Xue Sherry Gao and her team isolate natural catalysts for better drug synthesis – sciencedaily

The Rice lab of chemical and biomolecular engineer Xue Sherry Gao and colleagues isolated a biocatalyst known as CtdE after identifying it as the natural mechanism that controls the chirality – left handedness or right – handedness – of compounds produced by the native fungal host.

The open access study appears in Nature Communication.

Two chiral things are, like the hands, similar in structure but cannot overlap perfectly. Because property is important in the design of drugs that bind well to their targets, the ability to achieve 100% correct chirality is highly desired, Gao said.

“This is important because if a pharmaceutical drug has the wrong stereochemistry (three-dimensional chirality), it could become poison for humans, even though the planar chemical structure is the same,” she said.

Like the “left” or “right” orientation in chiral objects, what is called a 3S or 3R orientation is determined by the stereocenter of a molecule, a connection to an atom between parts of a molecule, has Gao said.

But while nature handles the process with ease, the selective synthesis of stereocenters has been a challenge for chemists. The entire mechanism behind nature’s ability to control whether a molecule has a 3S or 3R orientation has been hidden so far.

Understanding how it works in fungi and analyzing its structure could give scientists, especially those who design drugs, a new tool for chemical synthesis.

The aim of the study, a natural bioactive product known as 21R-citrinadine A, discovered in 2004 in a marine fungal strain of Penicillium citrinum, is toxic to leukemia in mice and lung cancer cells. human.

“21R-citrinadine A is a very complicated molecule, with eight stereocenters,” Gao said. “In a way, the article highlights how nature uses enzymes to synthesize a complex molecule with such precision.
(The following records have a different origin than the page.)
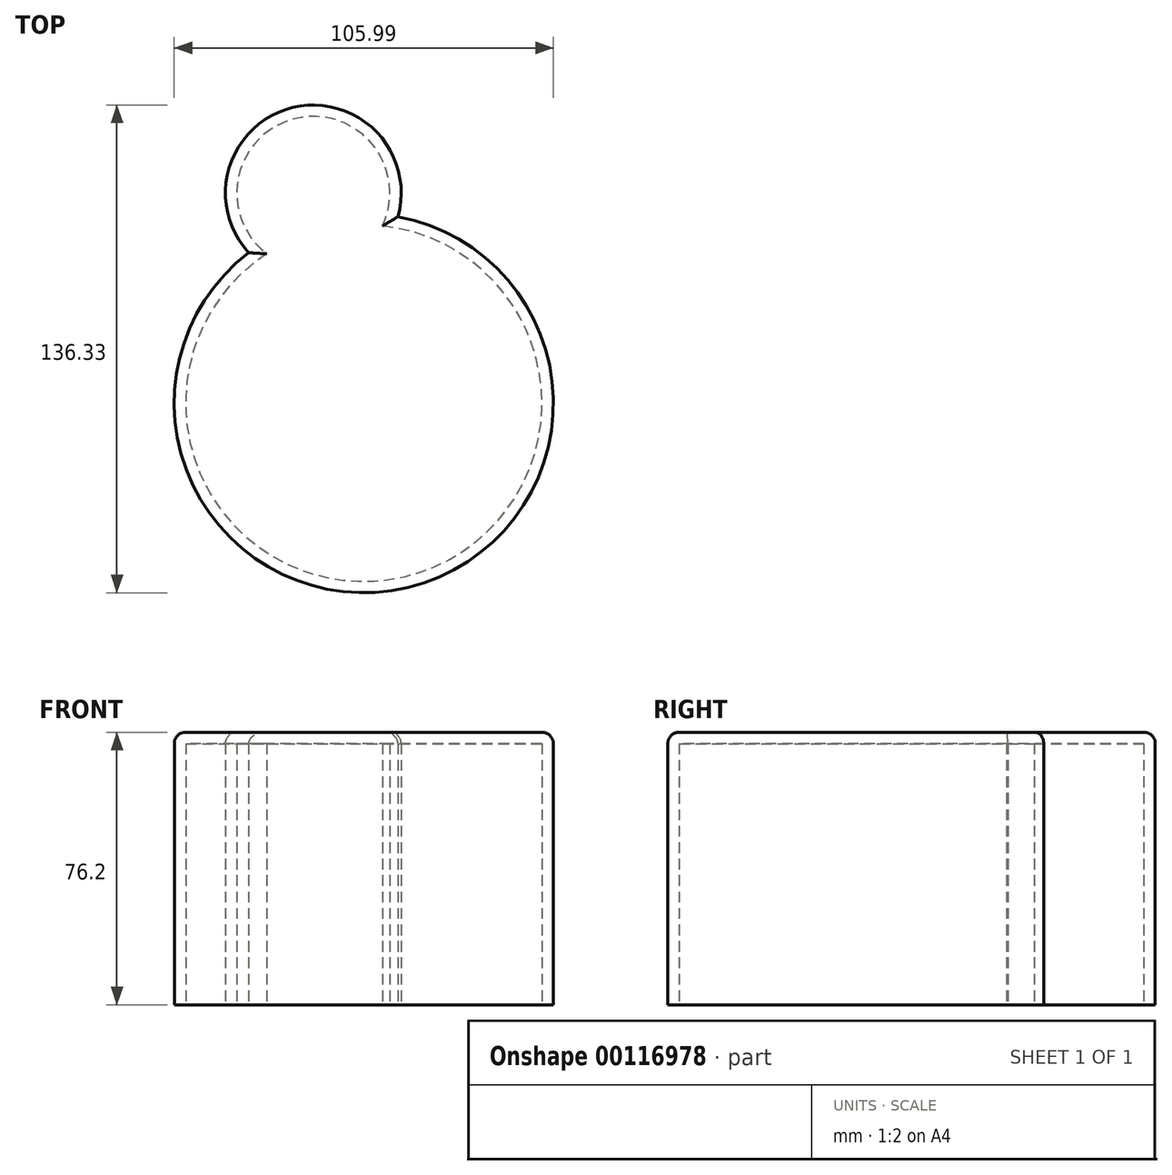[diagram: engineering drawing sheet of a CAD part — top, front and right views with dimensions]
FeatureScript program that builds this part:
annotation { "Feature Type Name" : "Feature", "Feature Type Description" : "" }
export const myFeature = defineFeature(function(context is Context, id is Id, definition is map)
    precondition{}
    {
        {
            var Q0;
            Q0=qCreatedBy(makeId("Top.planeOp"),FACE);
            var sketch = newSketch(context, id + "F0", { "sketchPlane" : qUnion([Q0])});
            skArc(sketch, "E0", {"start": v(-89.56, -6.64) * mm, "mid": v(-118.96, 23.9) * mm, "end": v(-131.28, -16.66) * mm});
            skArc(sketch, "E1", {"start": v(-131.28, -16.66) * mm, "mid": v(-86.72, -110.3) * mm, "end": v(-89.56, -6.64) * mm});
            skSolve(sketch);
        }
        {
            var Q0;
            Q0=makeQuery(id+"F0.imprint","IMPRINT",FACE,{"disambiguationData":[TD([[makeQuery(id+"F0.imprint","IMPRINT",EDGE,{"derivedFrom":sQuery(id+"F0.wireOp",EDGE,"E0")}),1.0]])]});
            extrude(context, id + "F1", {"entities" : qUnion([Q0]), "depth" : 76.2 * mm});
        }
        {
            var Q0;
            Q0=makeQuery(id+"F1.opExtrude","CAP_EDGE",EDGE,{"disambiguationData":[OSD([sQuery(id+"F0.wireOp",EDGE,"E1")])],"isStart":false});
            var Q1;
            Q1=makeQuery(id+"F1.opExtrude","CAP_EDGE",EDGE,{"disambiguationData":[OSD([sQuery(id+"F0.wireOp",EDGE,"E0")])],"isStart":false});
            fillet(context, id + "F2", {"entities" : qUnion([Q0, Q1]), "radius" : 3.17 * mm, "tangentPropagation" : true, "allowEdgeOverflow" : false});
        }
        {
            var Q0;
            Q0=makeQuery(id+"F1.opExtrude","CAP_FACE",FACE,{"disambiguationData":[OSD([sQuery(id+"F0.wireOp",EDGE,"E0"),sQuery(id+"F0.wireOp",EDGE,"E1")])],"isStart":true});
            shell(context, id + "F3", {"entities" : qUnion([Q0]), "thickness" : 3.17 * mm});
        }
    });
Eight different stereocenters are a lot to control.”

She said the molecule incorporates a “very intriguing” 3S spirooxindole ring. “Nature produces several other chemicals with a pharmacophore similar to spirooxindole,” Gao said. “However, we have become very curious that some of them contain a 3R spirooxindole cycle, as opposed to the 3S in citrinadines.

“All of the genes responsible for expressing this small molecule are clustered together in these fungi, so we first found the gene cluster and looked at each gene individually to see which might be most important in catalyzing specific chemical transformations.” , she said.

“Once we find it, we can extract this gene from the fungus, put it back into a friendly host, E. coli, and then use protein purification technology to isolate and test its function in a test tube,” Gao said. . “By doing everything apart from the fungus, we can be sure that there is only one enzyme that performs this function.”

Modified E. coli express the bulk CtdE protein. When subsequently used in chemical transformations, CtdE catalyzed the desired 3S stereoselectivity at all levels. “A spirooxindole is already difficult to synthesize,” she said. “Our goal was to understand the mechanism by which the enzyme controls this specific 3S stereochemistry.”

Bioinformatics analysis, X-ray crystallography and experiments have confirmed that CtdE is the only one responsible for the catalysis of 3S stereoselectivity, Gao said. (Another enzyme, PhqK, was already known to catalyze the 3R orientation.) “Having a set of two enzymes that give precise control over stereochemistry will eventually improve synthesis in pharmaceutical production,” she said.

Gao noted that because CtdE works at room temperature, it will also help keep chemistry “green”. “I hope that these biocatalysts will catalyze chemical reactions in a more environmentally friendly way,” she said.

Postdoctoral fellows Zhiwen Liu and Fanglong Zhao de Rice and graduate student Boyang Zhao of Baylor College of Medicine are co-lead authors of the article.